[Records supplied — start]

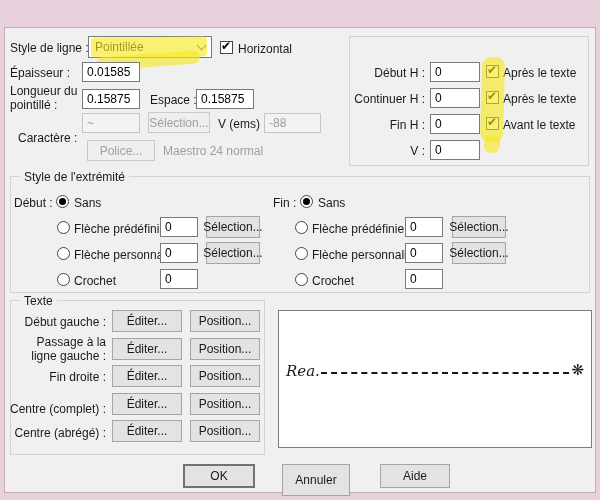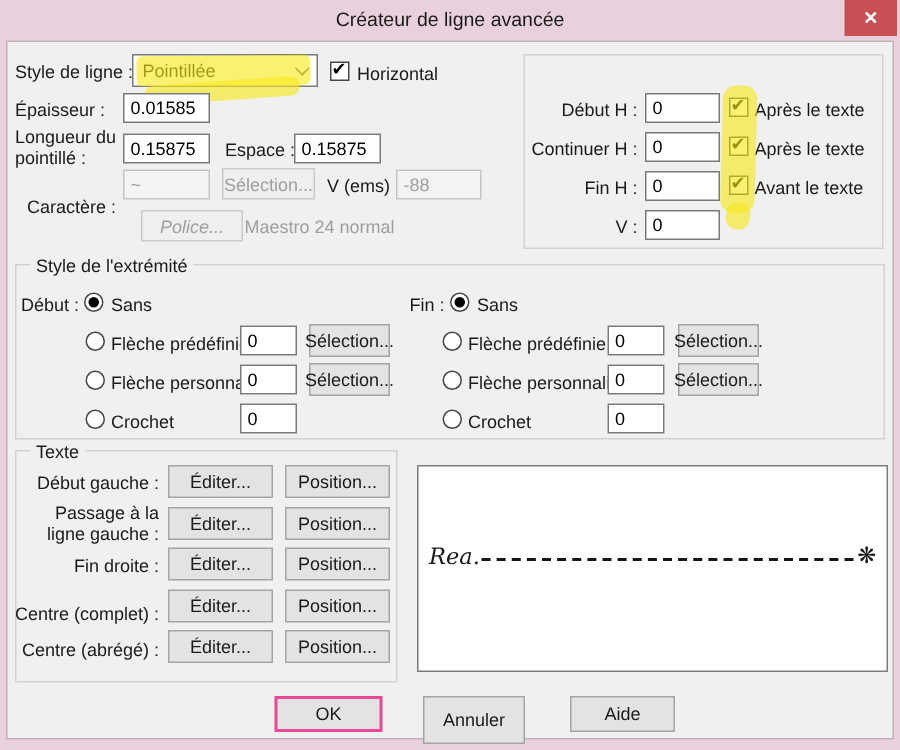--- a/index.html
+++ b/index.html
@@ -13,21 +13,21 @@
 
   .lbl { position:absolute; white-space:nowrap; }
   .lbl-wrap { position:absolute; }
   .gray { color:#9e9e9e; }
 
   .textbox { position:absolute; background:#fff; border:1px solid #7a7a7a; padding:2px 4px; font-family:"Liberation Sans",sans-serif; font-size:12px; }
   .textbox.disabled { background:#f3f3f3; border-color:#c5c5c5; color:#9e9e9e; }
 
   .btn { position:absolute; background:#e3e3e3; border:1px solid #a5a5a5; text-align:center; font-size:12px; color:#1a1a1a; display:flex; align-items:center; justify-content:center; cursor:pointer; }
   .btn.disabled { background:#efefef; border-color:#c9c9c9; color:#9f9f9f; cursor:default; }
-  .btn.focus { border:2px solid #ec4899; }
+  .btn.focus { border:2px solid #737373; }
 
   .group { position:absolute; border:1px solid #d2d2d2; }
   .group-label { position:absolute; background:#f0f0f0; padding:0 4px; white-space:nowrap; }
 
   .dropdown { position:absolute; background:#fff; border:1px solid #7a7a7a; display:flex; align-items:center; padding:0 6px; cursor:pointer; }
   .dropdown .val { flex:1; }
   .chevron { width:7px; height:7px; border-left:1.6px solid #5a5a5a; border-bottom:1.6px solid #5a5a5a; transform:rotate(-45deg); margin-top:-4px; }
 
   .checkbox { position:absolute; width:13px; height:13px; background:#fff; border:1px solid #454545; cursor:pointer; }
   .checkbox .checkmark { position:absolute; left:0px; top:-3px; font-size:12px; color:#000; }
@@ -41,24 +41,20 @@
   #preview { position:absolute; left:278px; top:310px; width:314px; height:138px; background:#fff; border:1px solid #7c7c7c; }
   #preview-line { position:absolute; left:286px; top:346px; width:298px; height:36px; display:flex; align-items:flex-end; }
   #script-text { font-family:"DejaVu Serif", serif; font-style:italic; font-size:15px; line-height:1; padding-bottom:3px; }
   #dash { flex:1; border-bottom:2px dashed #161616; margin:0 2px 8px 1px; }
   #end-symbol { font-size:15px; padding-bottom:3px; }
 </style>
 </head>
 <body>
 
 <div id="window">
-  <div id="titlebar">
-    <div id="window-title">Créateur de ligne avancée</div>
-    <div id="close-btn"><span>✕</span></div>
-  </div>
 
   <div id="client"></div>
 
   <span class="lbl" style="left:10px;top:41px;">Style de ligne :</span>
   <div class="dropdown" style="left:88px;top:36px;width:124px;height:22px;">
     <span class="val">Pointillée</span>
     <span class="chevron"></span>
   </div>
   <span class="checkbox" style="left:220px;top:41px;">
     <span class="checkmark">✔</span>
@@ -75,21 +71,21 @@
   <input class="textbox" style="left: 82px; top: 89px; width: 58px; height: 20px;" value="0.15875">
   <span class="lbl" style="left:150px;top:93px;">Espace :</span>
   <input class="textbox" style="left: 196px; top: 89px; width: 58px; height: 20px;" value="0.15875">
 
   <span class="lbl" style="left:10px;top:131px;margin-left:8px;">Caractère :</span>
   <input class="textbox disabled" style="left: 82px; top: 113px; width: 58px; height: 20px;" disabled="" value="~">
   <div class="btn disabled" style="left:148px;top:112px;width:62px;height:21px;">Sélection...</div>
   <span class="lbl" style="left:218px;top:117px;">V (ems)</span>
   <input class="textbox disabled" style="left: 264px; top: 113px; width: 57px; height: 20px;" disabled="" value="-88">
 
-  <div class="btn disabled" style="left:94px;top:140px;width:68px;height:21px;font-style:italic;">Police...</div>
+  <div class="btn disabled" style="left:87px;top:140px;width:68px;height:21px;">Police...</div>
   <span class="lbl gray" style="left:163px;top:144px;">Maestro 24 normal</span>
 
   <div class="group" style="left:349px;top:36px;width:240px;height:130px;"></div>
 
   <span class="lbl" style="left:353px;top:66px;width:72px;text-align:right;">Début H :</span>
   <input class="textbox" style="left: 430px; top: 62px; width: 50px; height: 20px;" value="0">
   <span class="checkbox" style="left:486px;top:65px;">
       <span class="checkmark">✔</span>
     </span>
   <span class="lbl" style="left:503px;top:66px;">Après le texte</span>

[Records supplied — finish]
[Records supplied — start]

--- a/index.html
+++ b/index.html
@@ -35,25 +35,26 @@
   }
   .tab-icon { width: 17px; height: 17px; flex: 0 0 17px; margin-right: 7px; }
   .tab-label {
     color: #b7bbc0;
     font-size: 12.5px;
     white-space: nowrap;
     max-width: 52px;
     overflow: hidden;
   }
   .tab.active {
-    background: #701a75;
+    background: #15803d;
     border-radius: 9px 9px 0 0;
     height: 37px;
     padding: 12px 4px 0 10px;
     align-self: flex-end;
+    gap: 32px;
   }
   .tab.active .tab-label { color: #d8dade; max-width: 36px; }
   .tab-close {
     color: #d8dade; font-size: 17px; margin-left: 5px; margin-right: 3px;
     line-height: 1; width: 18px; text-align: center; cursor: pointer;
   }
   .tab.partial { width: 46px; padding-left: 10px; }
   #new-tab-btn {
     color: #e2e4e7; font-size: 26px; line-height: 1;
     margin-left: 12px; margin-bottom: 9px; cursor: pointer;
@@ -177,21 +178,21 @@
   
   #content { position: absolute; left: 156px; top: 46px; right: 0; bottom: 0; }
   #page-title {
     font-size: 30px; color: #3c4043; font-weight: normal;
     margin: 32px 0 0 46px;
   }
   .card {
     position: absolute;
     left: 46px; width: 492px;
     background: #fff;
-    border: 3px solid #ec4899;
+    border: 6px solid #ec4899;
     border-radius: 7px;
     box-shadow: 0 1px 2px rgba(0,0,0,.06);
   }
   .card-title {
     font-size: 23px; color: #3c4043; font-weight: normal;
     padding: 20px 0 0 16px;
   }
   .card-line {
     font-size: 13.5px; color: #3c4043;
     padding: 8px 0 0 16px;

[Records supplied — finish]

**Brief:** In the data above, copy every line where the string "input" appears.

**Response area:**
   <input class="textbox" style="left: 82px; top: 89px; width: 58px; height: 20px;" value="0.15875">
   <input class="textbox" style="left: 196px; top: 89px; width: 58px; height: 20px;" value="0.15875">
   <input class="textbox disabled" style="left: 82px; top: 113px; width: 58px; height: 20px;" disabled="" value="~">
   <input class="textbox disabled" style="left: 264px; top: 113px; width: 57px; height: 20px;" disabled="" value="-88">
   <input class="textbox" style="left: 430px; top: 62px; width: 50px; height: 20px;" value="0">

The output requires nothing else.